As usual, there’s a disinformation campaign in progress from typically bent outlets. The Labour government
maintain that farms worth under £3m can still be passed on for nothing; that all farmers will still pay 50% less inheritance tax than anyone else; and that only a quarter of farms will be affected by the most stringent of the new measures. I don’t claim to understand the complexities of the situation faced by farmers, but I would urge them to beware their newfound fellow travellers.
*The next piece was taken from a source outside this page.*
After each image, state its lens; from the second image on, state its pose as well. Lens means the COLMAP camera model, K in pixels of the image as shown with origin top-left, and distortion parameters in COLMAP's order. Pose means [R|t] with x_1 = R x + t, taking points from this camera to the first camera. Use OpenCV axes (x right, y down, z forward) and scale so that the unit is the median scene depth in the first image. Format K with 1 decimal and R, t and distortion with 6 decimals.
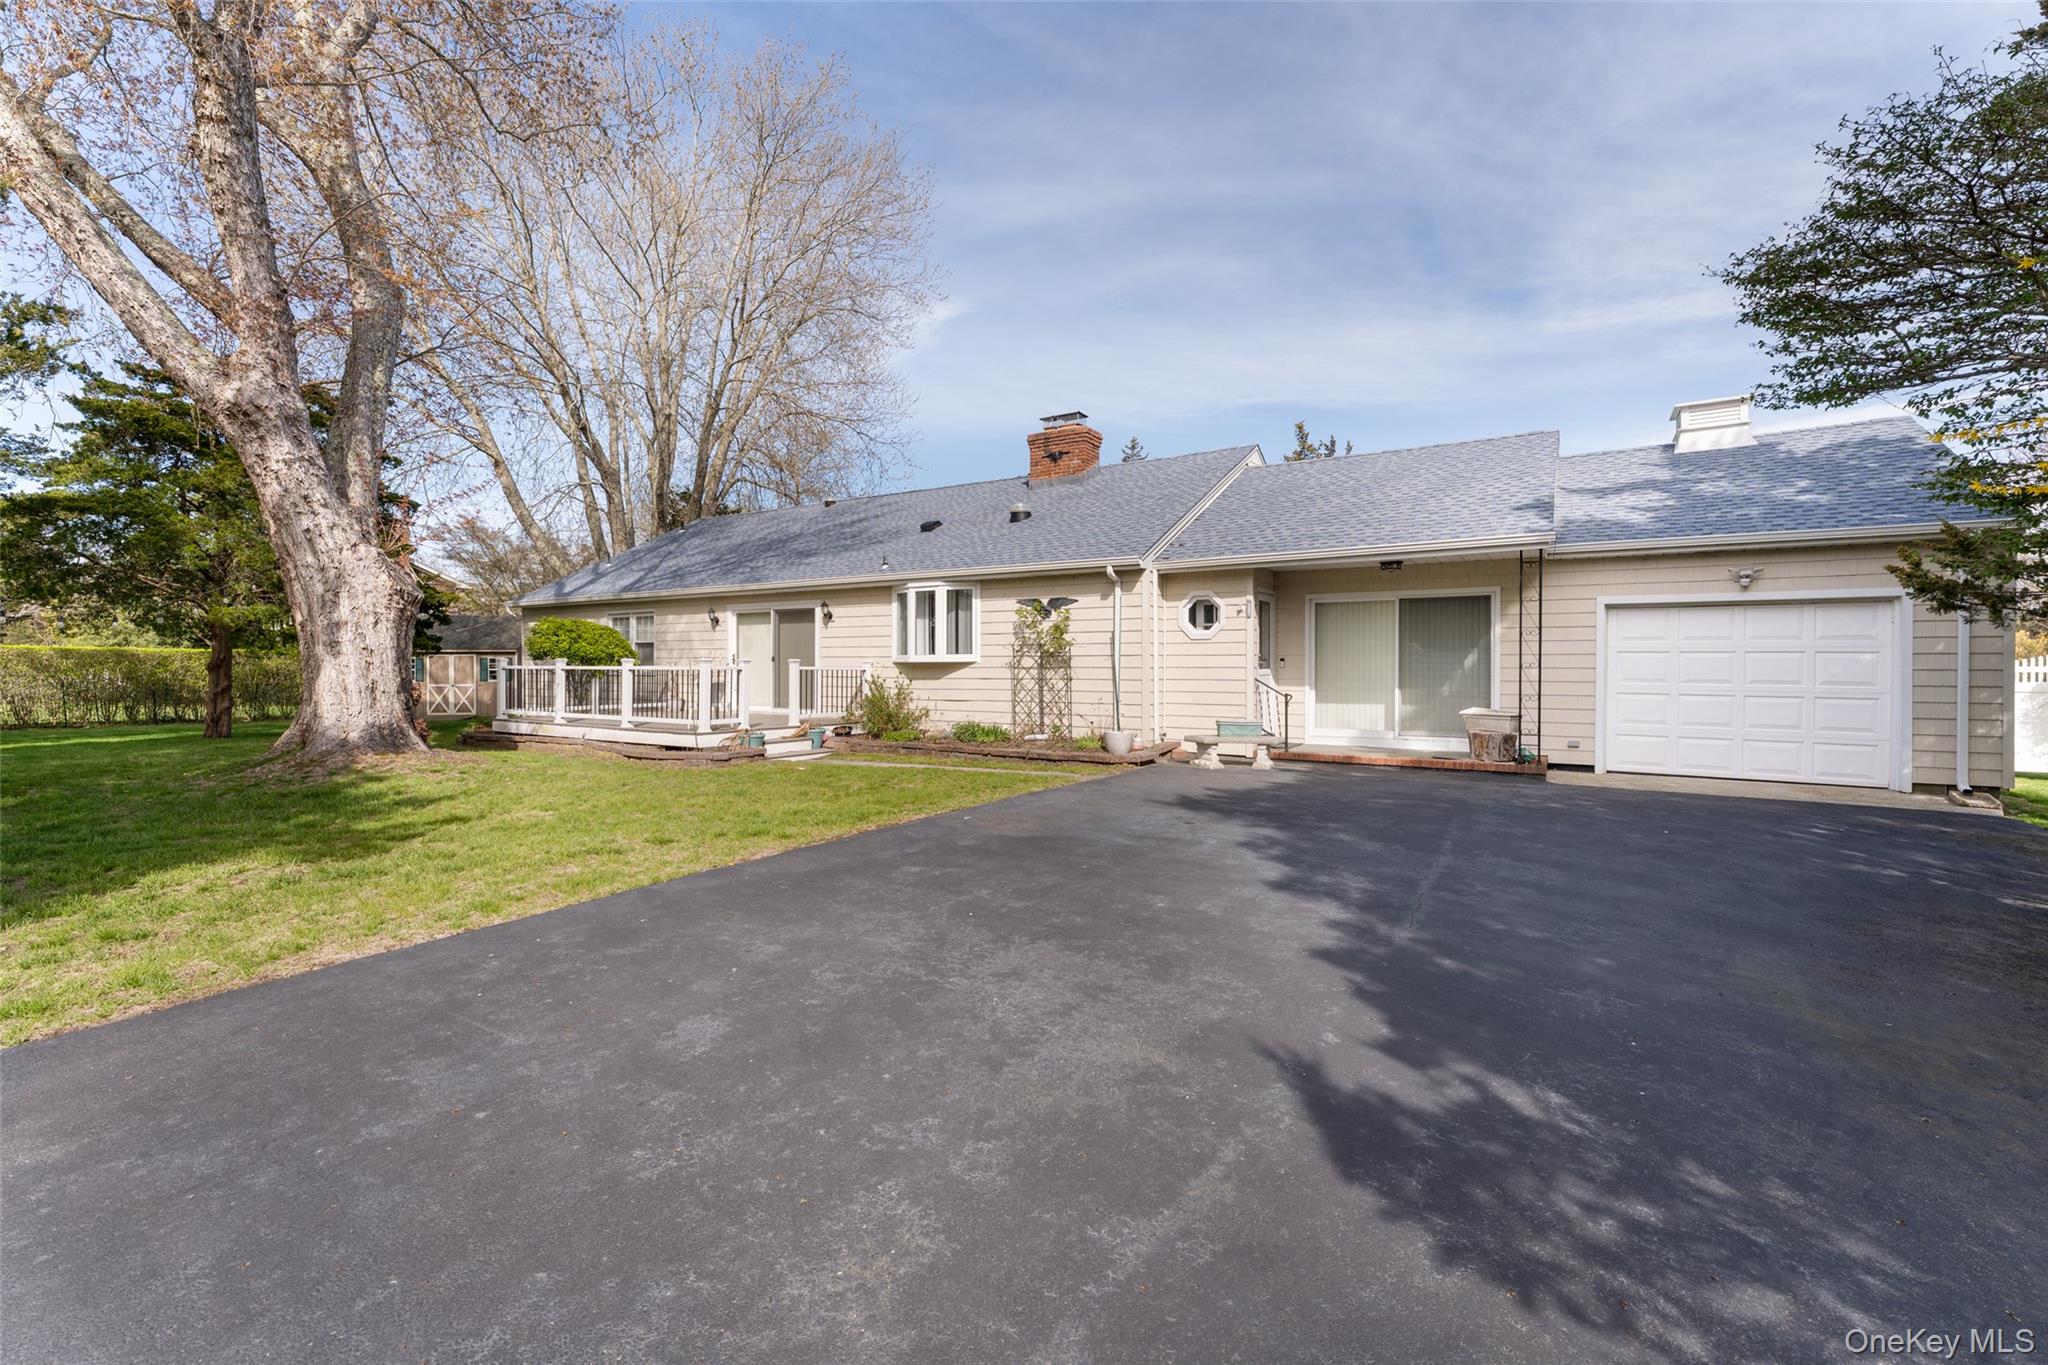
lens RADIAL K [[802.3, 0, 979.7], [0, 802.3, 664.4], [0, 0, 1]] dist [-0.000115, -0.000072]
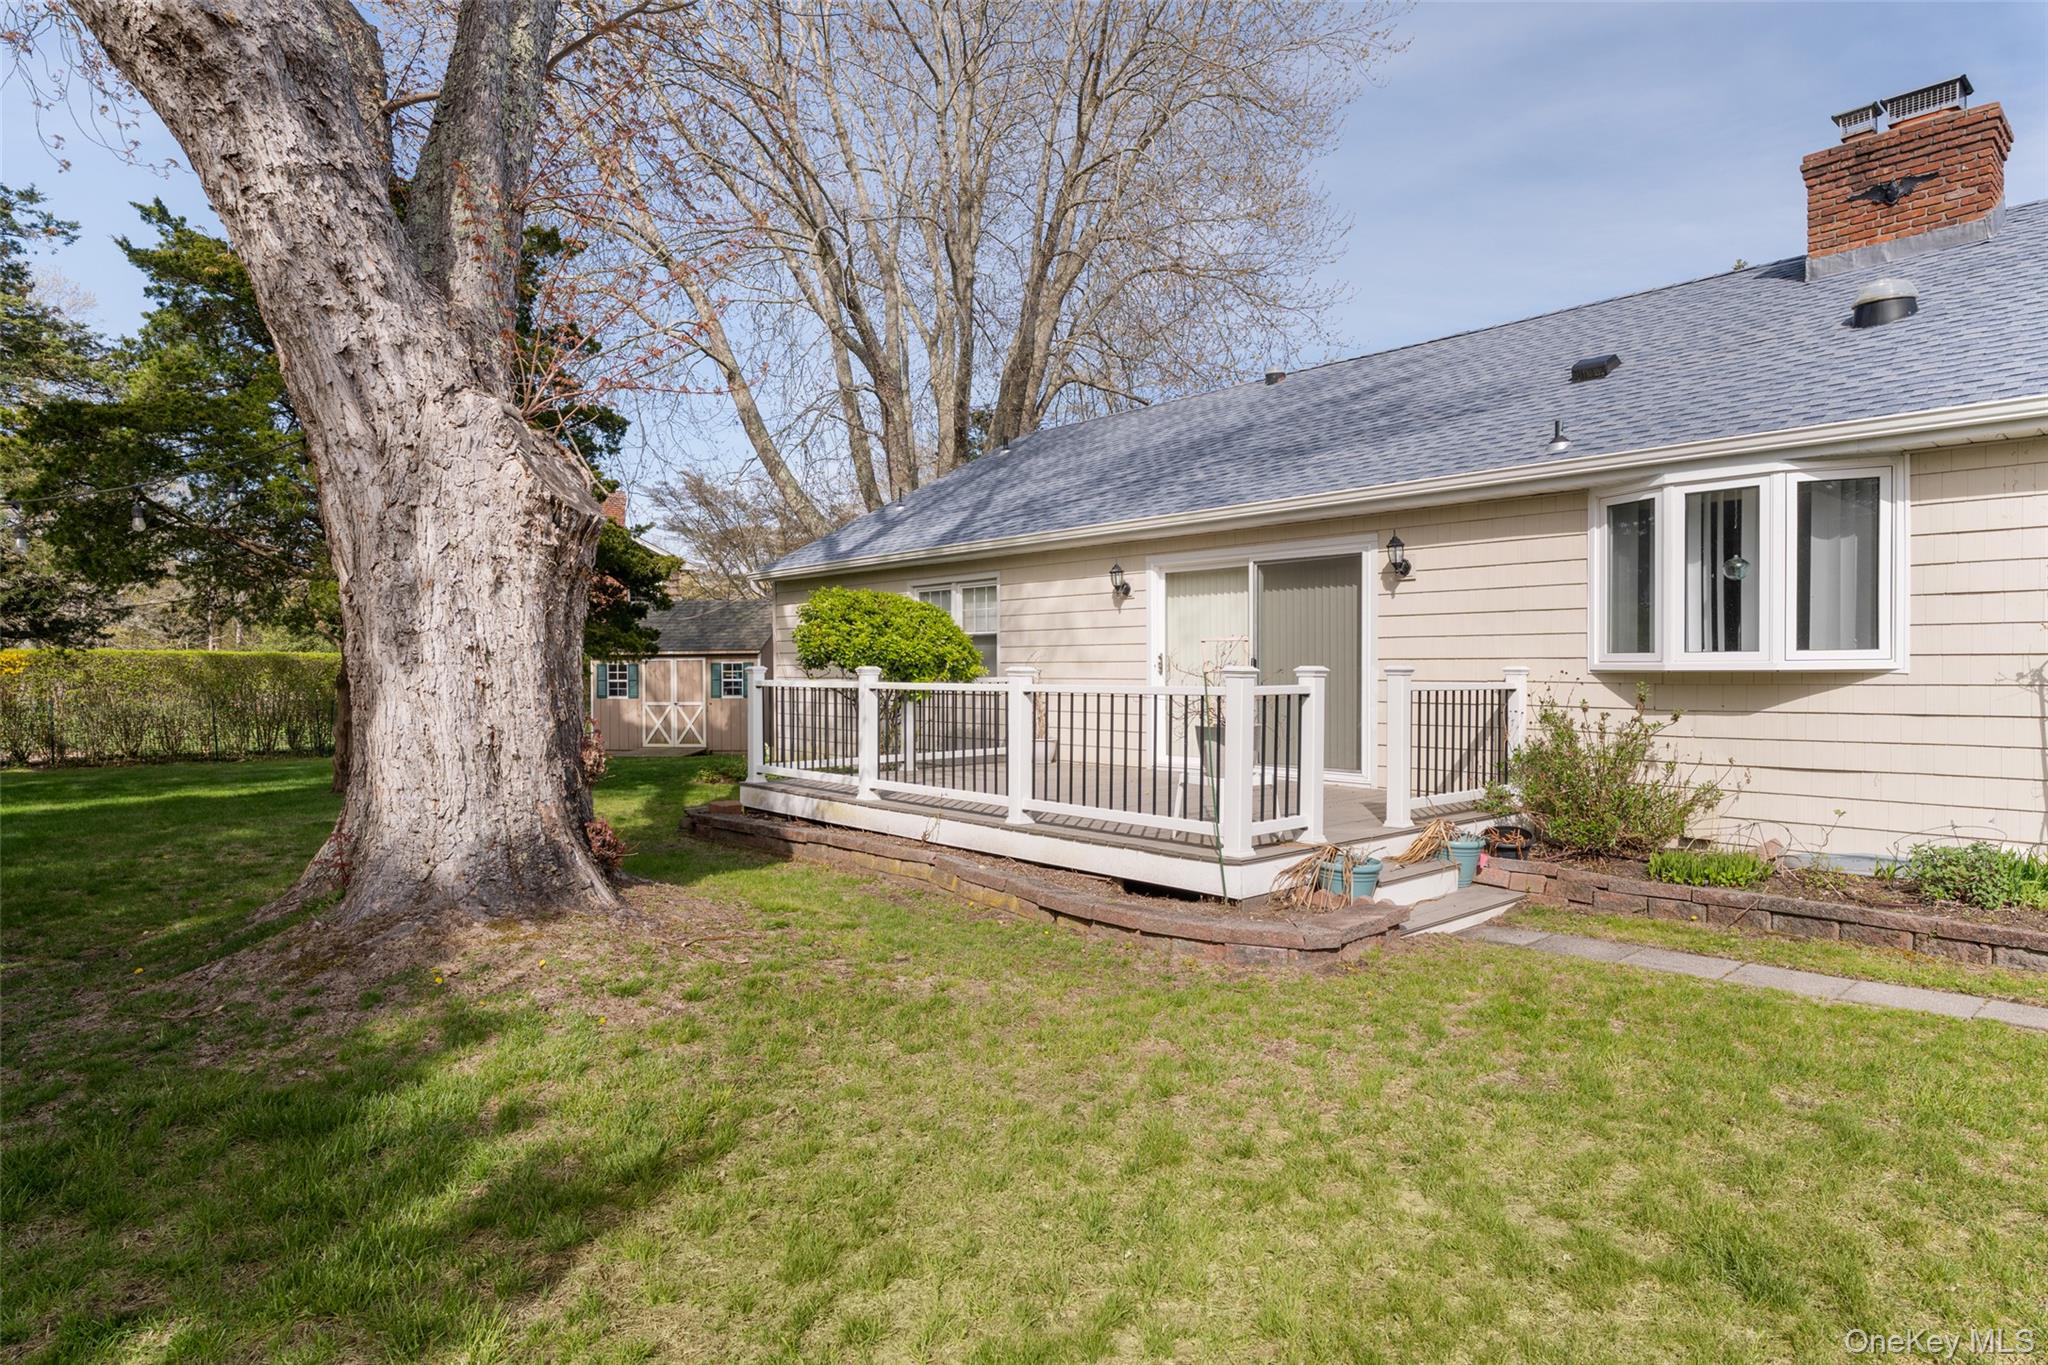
lens RADIAL K [[1071.1, 0, 1018.4], [0, 1071.1, 668.3], [0, 0, 1]] dist [0.002392, 0.001026]
pose [[0.962914, -0.004588, -0.269770, -0.246912], [0.005165, 0.999986, 0.001430, -0.006216], [0.269759, -0.002770, 0.962924, 0.381301]]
Just as wealthy backers encouraged disgruntled Brits to vote for Brexit against their own interests, there may be self-serving motives in play among the farmers’ fair-weather friends, protecting their vast wealth by piggybacking on to the farmers’ understandable anxieties.
Andrew Lloyd Webber, who reportedly flew home first class from New York in 2015 to vote in favour of George Osborne’s tax credit cuts for the most vulnerable in society, owns a 5,000-acre farm, where he fertilises fields full of saccharine melodies with buckets of his own homemade slurry; Viscount Rothermere, controlling shareholder of the
Daily Mail, owns a 4,700-acre farm that produces mainly bullshit; and the vacuum **** James Dyson, who backed Brexit and then moved his business to Singapore, apparently has 36,000 acres of farmland, British super-farms being an even better place to stash your vacuum cleaner cash than a lightly regulated, low tax, island city-state. With bellends like these, who needs frenemies?
Stewart Lee @ the Guardian
He goes on to eviscerate Clarkson's sanctimonious stand on behalf of small farmers...after the awkward moment at the rally last week when a Sky news reporter posed the same question on his purchase of Diddly Squat to avoid paying inheritance tax (and turning it into another reality tv show).